**What is being asked:**
The result should be a word-for-word retyping of the entries below, free of pictures.

**Materials provided:**

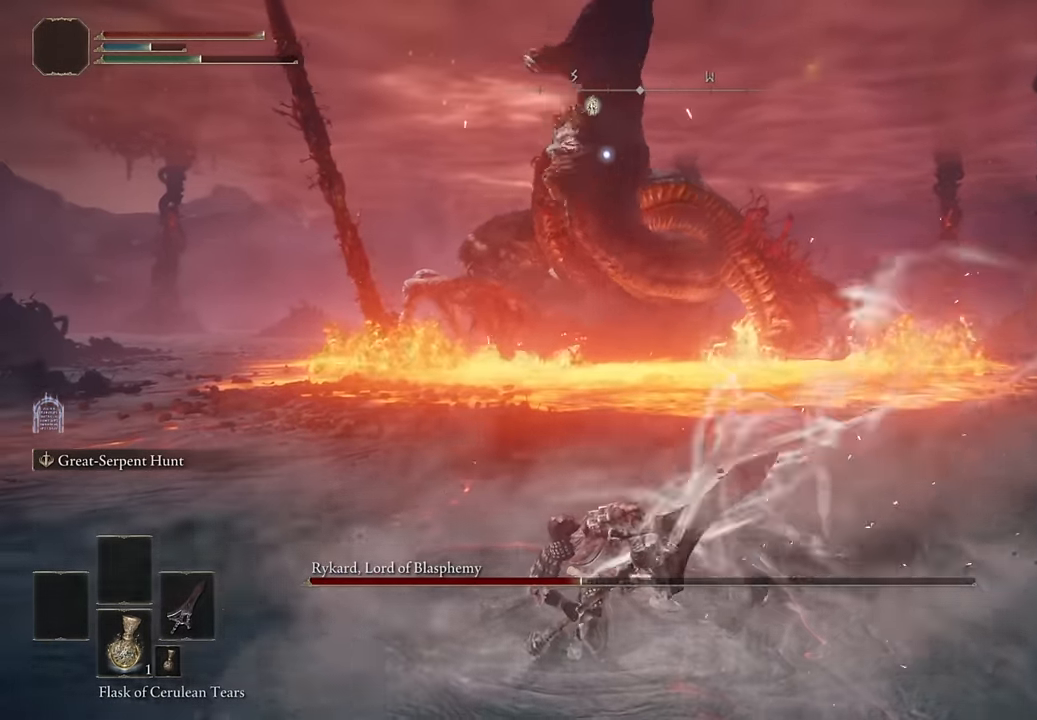
{"buttons": [], "right_stick": "center", "events": []}
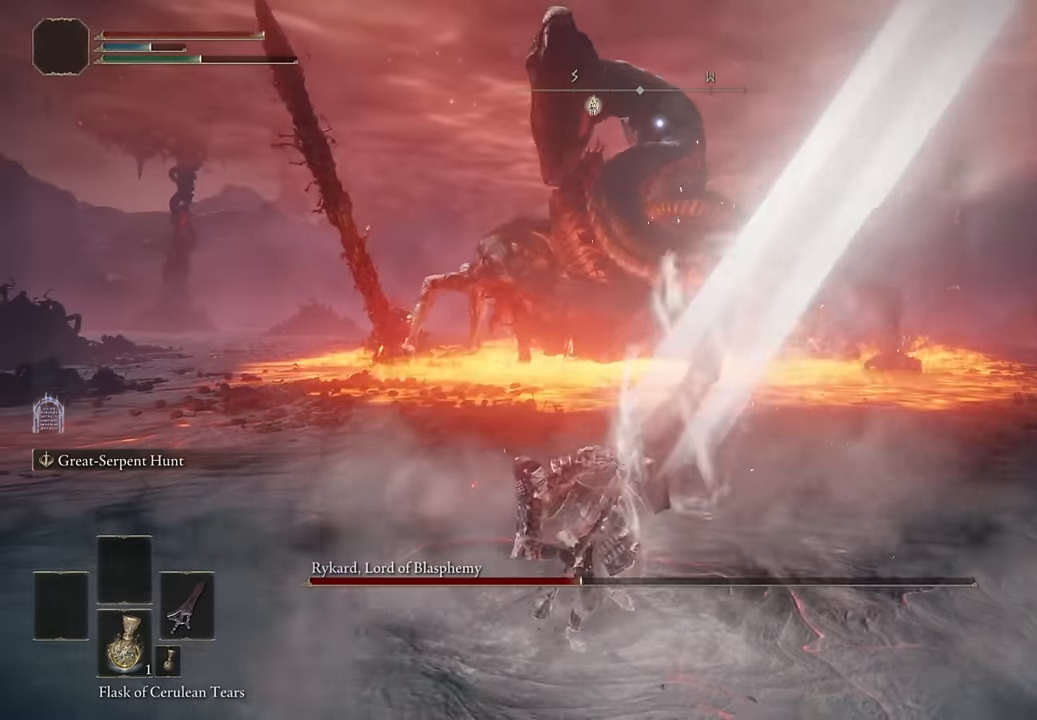
{"buttons": [], "right_stick": "center", "events": []}
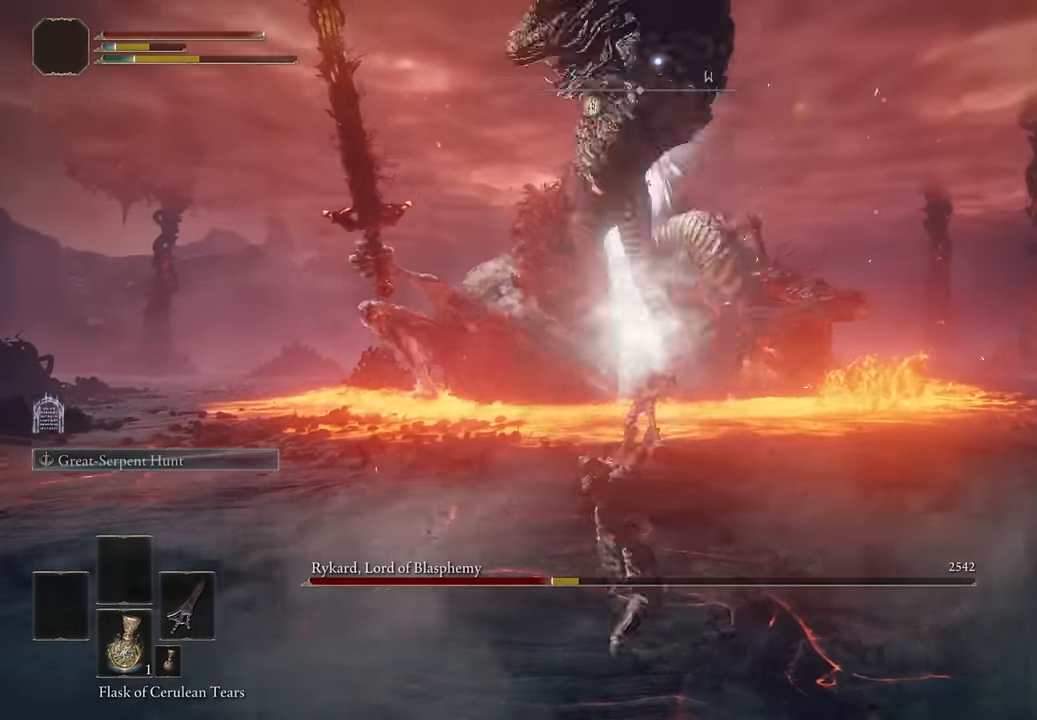
{"buttons": ["L2"], "right_stick": "center", "events": [[50, "L2", "down"]]}
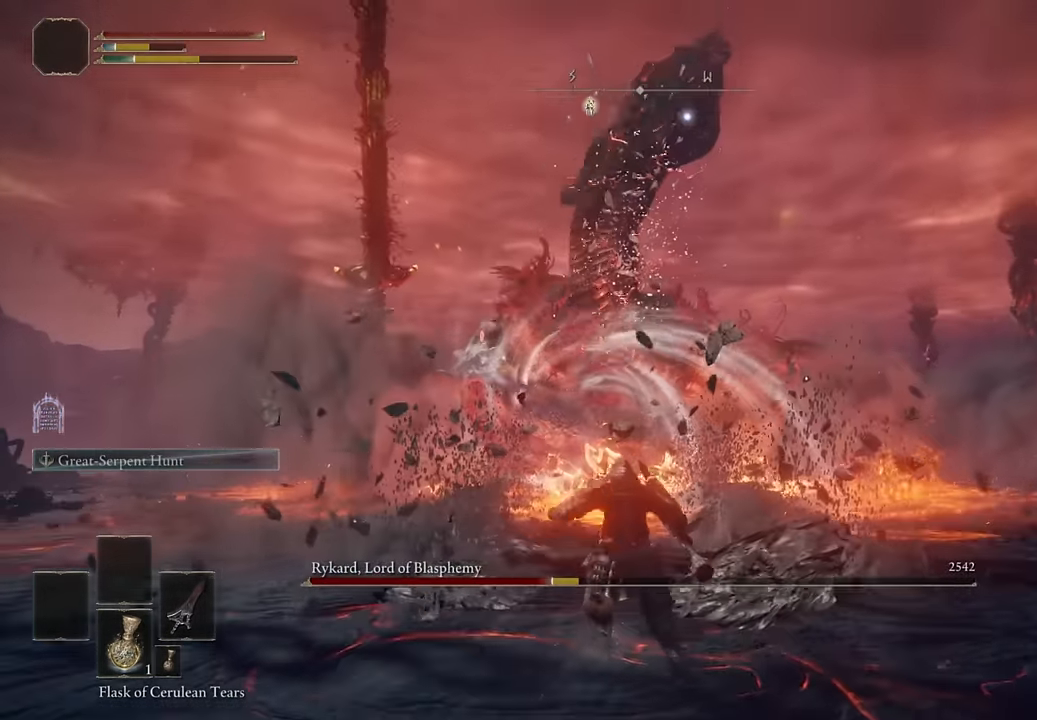
{"buttons": ["L2"], "right_stick": "center", "events": []}
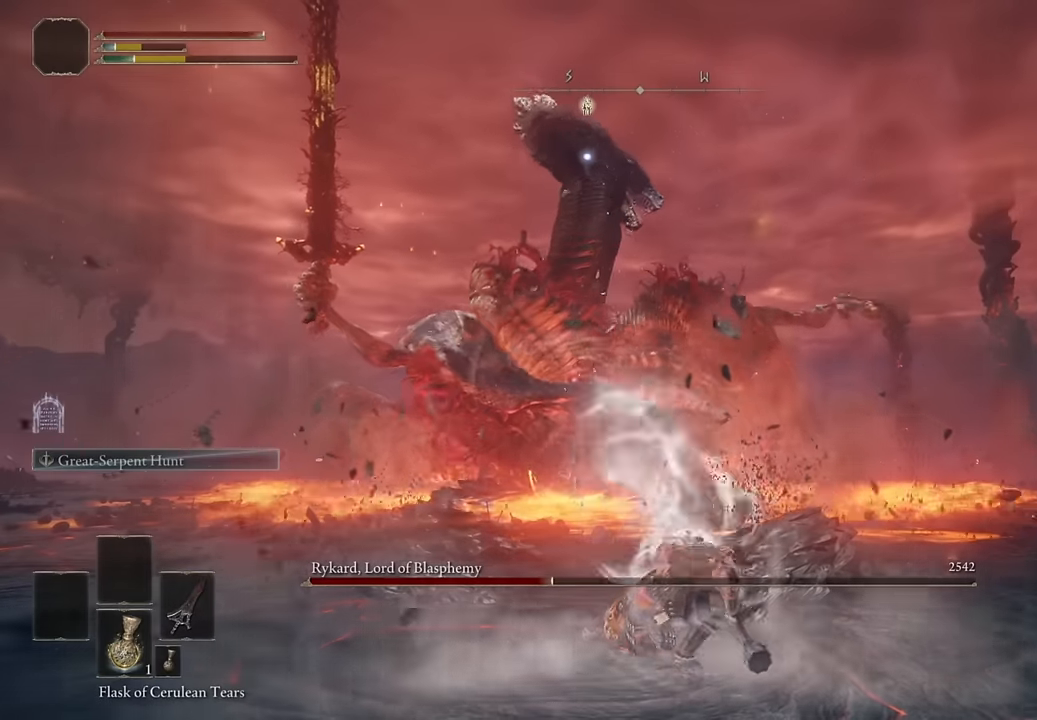
{"buttons": ["L2"], "right_stick": "center", "events": []}
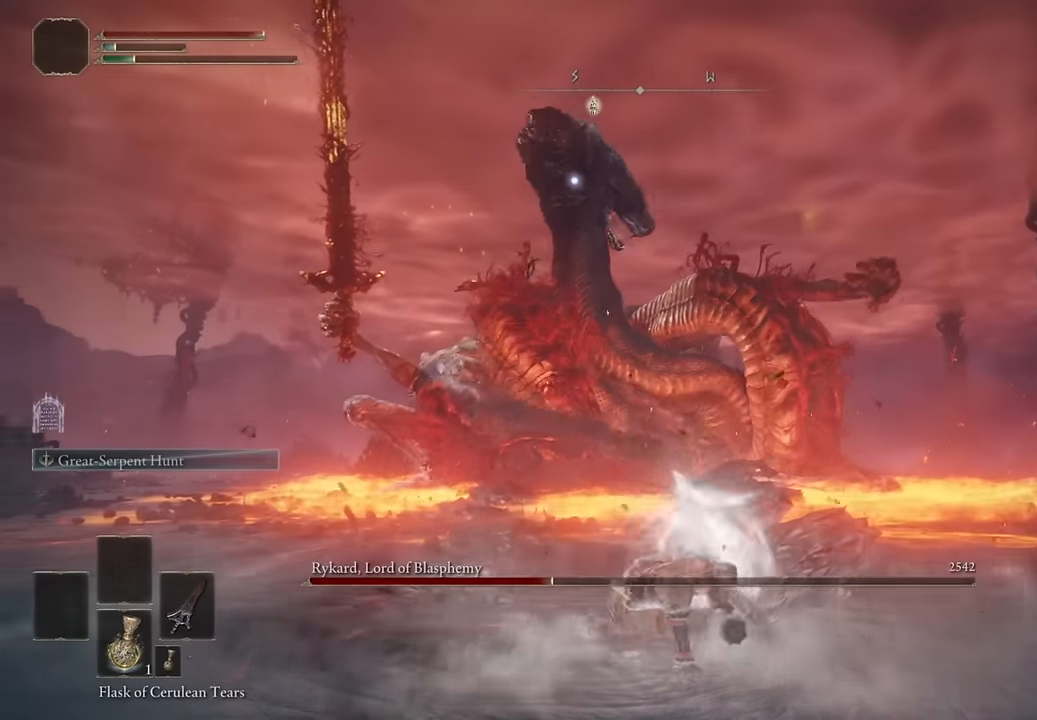
{"buttons": [], "right_stick": "center", "events": [[317, "L2", "up"]]}
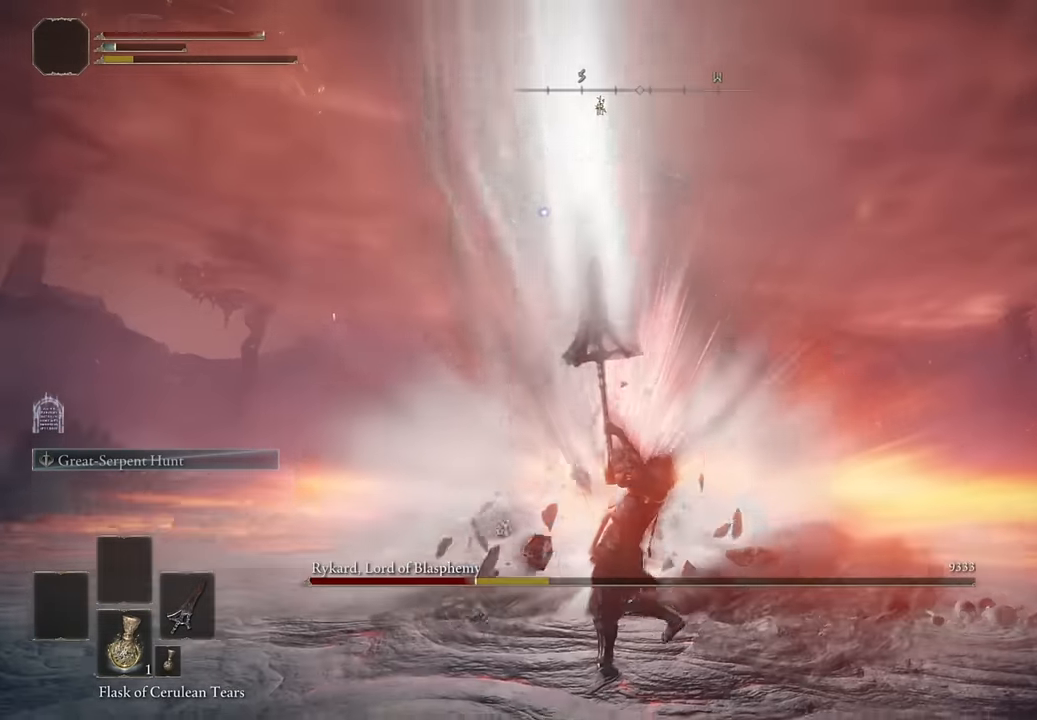
{"buttons": [], "right_stick": "center"}
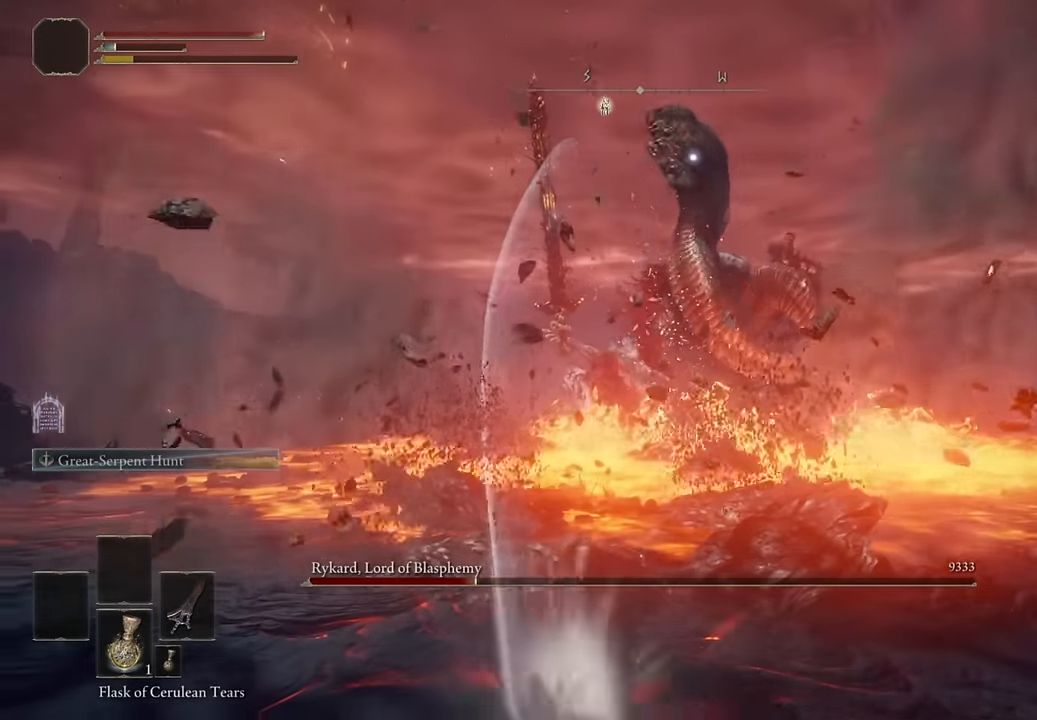
{"buttons": [], "right_stick": "center", "events": [[250, "L1", "down"], [317, "L1", "up"]]}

**Task output:**
{"buttons": [], "right_stick": "center", "events": []}
{"buttons": [], "right_stick": "center", "events": []}
{"buttons": ["L2"], "right_stick": "center", "events": [[50, "L2", "down"]]}
{"buttons": ["L2"], "right_stick": "center", "events": []}
{"buttons": ["L2"], "right_stick": "center", "events": []}
{"buttons": [], "right_stick": "center", "events": [[317, "L2", "up"]]}
{"buttons": [], "right_stick": "center"}
{"buttons": [], "right_stick": "center", "events": [[250, "L1", "down"], [317, "L1", "up"]]}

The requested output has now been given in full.